The relevance of cross-cultural adaptation of health care procedures and tools gains more relevance in the professional literature due to the trends of globalization that impose intensified migration and the emergence of diverse societies. The study on the barriers to health care access that consumers from culturally and linguistically diverse backgrounds experience has examined the scope of obstacles (Harrison et al., 2020).
It has been found that the majority of non-English speaking patients struggle to access health care, find proper interpretation, and receive adequate health care due to the limited knowledge of English. To address this problem, specific studies have contributed to the investigation of the process of customizing the most crucial health care procedures to the requirements of linguistically diverse patients.
The translation and cross-cultural adaptation of pain assessment interventions have been conducted for several conditions and languages. Indeed, Mokhtarinia et al. (2018) have adapted and tested the spine functional index in the Persian language and found that the translated version provides effective results. Similarly, a verbal pain descriptor was developed specifically for Tswana-speaking patients to assess their low back pain (Yazbek, Stewart, & Bentley, 2018).

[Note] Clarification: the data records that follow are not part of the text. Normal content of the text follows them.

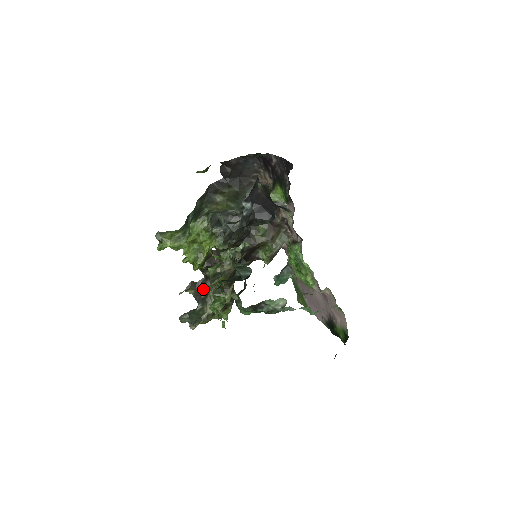
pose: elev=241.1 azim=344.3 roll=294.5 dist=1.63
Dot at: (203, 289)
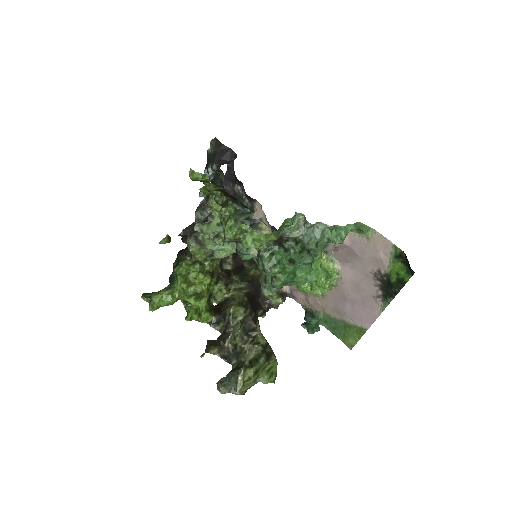
Dot at: (226, 338)
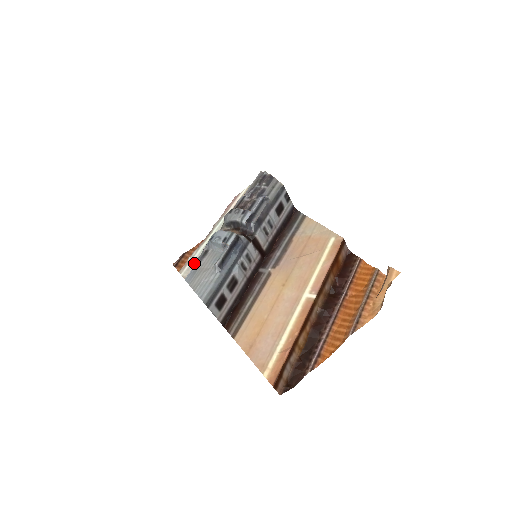
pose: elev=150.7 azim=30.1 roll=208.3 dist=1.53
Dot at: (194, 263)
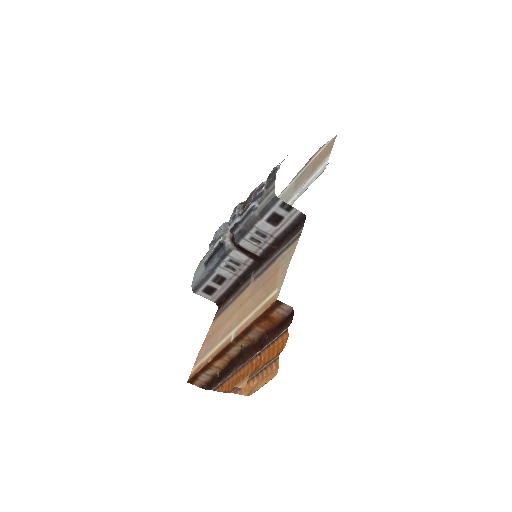
Dot at: occluded
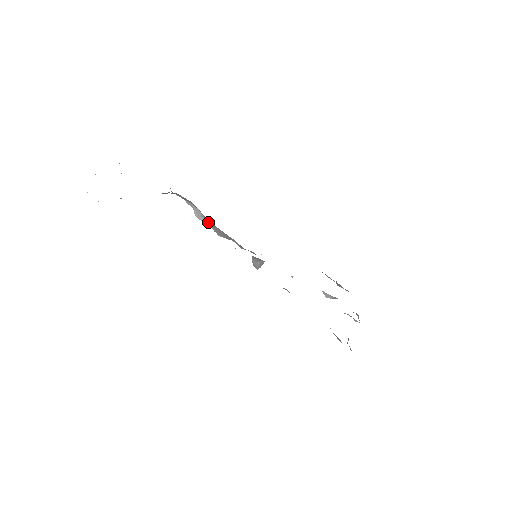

This study has demonstrated that patients are more likely to report pain, not in numbers but quality through the description. The same kind of pain was addressed by Bansal et al. (2016), who adapted the pain measuring scale to Hindi-speaking patients. The overall results indicated positive pain assessment outcomes and a reliable basis for further implementation in similar settings. Another pain assessment tool for patients with osteoarthritis has shown positive outcomes for Hispanic patients (Martin-Fernandez et al., 2017). It indicates that the adapted version is a useful tool in assessing patients’ self-perceived health conditions.
All the above-mentioned studies have translated pain assessment tools into different languages and addressed various commonly experienced pain types prevailing in multi-cultural patient populations. However, there is limited attention paid to the process of recovery in a postoperative setting, where pain management is crucial. Moreover, the majority of the analyzed studies refer to the tools that use either a vast part of verbal communication between a nurse and a patient or a broad written description of pain quality (Bansal et al., 2016; Martin-Fernandez et al., 2017). These gaps might be filled with the research that addresses the needs of postoperative patients with LEP and their pain assessment with the help of a simple tool based on minimal verbal interaction.
To summarize, the literature review provides a solid basis for the consecutive investigation of the cross-cultural adaptation of pain assessment tools. The identified gap in the literature accentuates the necessity to address the needs of postoperative patients whose pain management is a priority for fast recovery. The overall positive results of the currently available studies signalize that the direction of research is fruitful and important to the target population. The development and testing of a simple and cost-effective pain assessment tool will contribute to the scope of academic literature and will improve the quality of health care service provided to patients with LEP residing in Hudson County.